Teaching teens About Money - Forming Long-term Positive Habits

Teaching teens About Money - Forming Long-term Positive Habits

Parents – despite best efforts, the public school system is not sufficiently preparing your children for the real world. Sure, arithmetic, biology, and Spanish are emphasized in virtually every high school curriculum in America. But what about basic finance? As far as I know, a simple course in budgeting and financial concepts is not currently part of the program. This is unfortunate.

Since the task of teaching your children how to balance a checkbook (or, rather, what a checkbook IS) is your job, this post will offer a few tips on getting the ball rolling.

For most members of the millennial generation (those born between the 1980s and 2000s), accumulating assets is not a top priority.

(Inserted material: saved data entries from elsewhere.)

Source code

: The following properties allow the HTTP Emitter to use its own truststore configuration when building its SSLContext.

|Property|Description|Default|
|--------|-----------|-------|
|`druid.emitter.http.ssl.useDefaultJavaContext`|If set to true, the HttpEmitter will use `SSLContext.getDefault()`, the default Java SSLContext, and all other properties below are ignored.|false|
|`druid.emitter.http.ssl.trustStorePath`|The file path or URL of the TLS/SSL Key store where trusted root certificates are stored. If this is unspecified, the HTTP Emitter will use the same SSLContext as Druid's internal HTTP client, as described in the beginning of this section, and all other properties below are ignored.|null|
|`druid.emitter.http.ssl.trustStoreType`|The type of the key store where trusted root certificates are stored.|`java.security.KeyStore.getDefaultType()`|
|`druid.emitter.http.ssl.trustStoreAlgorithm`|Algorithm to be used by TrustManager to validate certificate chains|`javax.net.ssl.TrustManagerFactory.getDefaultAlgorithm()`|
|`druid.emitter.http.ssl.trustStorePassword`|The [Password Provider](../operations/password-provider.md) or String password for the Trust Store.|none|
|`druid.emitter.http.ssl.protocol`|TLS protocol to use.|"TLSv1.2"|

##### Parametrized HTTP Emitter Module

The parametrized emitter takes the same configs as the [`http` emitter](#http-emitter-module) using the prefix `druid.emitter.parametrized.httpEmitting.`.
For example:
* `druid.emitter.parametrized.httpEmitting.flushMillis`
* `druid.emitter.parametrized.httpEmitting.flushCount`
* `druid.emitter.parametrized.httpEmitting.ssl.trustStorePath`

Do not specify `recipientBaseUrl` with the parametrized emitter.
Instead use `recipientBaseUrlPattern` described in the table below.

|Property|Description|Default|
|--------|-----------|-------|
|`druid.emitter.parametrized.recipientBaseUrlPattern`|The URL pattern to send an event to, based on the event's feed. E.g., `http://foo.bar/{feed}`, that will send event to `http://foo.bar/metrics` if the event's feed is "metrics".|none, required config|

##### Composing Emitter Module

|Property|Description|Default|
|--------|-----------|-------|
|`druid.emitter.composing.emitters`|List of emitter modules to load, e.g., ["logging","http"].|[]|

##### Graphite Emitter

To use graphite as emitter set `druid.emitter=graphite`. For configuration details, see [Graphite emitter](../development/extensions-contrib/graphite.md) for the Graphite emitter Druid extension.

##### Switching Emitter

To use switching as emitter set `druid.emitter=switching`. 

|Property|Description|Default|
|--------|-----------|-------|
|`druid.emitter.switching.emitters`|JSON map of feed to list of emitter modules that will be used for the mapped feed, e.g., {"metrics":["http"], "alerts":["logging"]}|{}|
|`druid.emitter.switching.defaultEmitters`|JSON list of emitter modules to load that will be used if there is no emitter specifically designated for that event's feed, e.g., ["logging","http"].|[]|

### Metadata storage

After experiencing the financial collapse of 2008, many millennials do not trust the banking system… and it’s hard to blame them. However, whether we like it or not, a bank account is a necessary tool for every (aspiring) adult. The first step, of course, is to ensure your teen has a bank account in his or her own name. Schedule a time for your child to sit down with a banker to learn how the account works: deposits, withdrawals, accumulating interest, et cetera. Depending on his or her age/responsibility level, you may consider linking that bank account with a debit card, which can become an important component of the next step.

Sit down with your child and help him or her develop a budget based on priorities and other goals. Some teens are looking ahead to be able to buy a car or finance a trip. Their savings for future needs or wants should be a part of their budget. Both the expenditure side of the budget and the revenue side should be negotiated to the point where everyone signs off on it.

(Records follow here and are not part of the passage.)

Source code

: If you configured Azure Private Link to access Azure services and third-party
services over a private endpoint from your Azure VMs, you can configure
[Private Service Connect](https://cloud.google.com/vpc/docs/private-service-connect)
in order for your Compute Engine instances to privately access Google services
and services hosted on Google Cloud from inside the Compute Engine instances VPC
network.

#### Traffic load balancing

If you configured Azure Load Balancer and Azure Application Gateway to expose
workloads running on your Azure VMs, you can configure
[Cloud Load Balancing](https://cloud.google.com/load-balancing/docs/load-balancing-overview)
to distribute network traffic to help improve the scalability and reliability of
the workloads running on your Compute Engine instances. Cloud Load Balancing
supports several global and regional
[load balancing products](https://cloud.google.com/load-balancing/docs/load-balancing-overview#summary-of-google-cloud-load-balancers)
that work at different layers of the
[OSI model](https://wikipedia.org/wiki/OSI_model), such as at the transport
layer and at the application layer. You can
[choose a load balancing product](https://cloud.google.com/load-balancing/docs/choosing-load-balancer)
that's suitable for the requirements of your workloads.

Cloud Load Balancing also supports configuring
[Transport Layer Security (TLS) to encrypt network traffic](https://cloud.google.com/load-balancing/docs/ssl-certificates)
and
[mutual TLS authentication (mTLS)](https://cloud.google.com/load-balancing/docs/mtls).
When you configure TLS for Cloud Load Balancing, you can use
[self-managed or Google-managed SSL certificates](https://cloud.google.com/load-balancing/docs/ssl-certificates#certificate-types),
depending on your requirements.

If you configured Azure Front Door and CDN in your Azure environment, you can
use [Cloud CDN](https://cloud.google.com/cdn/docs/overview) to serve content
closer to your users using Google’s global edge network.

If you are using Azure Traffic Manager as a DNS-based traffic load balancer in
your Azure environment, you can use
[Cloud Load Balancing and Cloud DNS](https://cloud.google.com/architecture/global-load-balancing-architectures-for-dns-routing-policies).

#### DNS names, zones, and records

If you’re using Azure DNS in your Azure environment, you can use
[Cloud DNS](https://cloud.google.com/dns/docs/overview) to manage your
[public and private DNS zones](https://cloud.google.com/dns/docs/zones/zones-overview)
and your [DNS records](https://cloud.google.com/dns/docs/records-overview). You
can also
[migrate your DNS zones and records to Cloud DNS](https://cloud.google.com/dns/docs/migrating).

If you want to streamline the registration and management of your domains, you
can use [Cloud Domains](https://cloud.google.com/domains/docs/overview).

You need to be able to track his or her spending effectively and efficiently. Some may prefer to do this the old-fashioned way with a journal, but some may prefer Excel or an online budgeting tool like Mint.com. Let them choose whatever tool they are most comfortable with.

Finally, and most importantly, help your teen understand the value of saving. One potential way to do this is by offering a “savings match,” similar to many retirement plans. Offer to match $0.50 on every $1 your teen saves over the course of a year. This not only demonstrates the value of savings, but also encourages a long-term view.

In sum, the onus of responsibility for providing financial education to your child falls solely on your shoulders as a parent. It is never too early to begin this process, but it is important to ensure your teen has mastered the basics before heading off to college.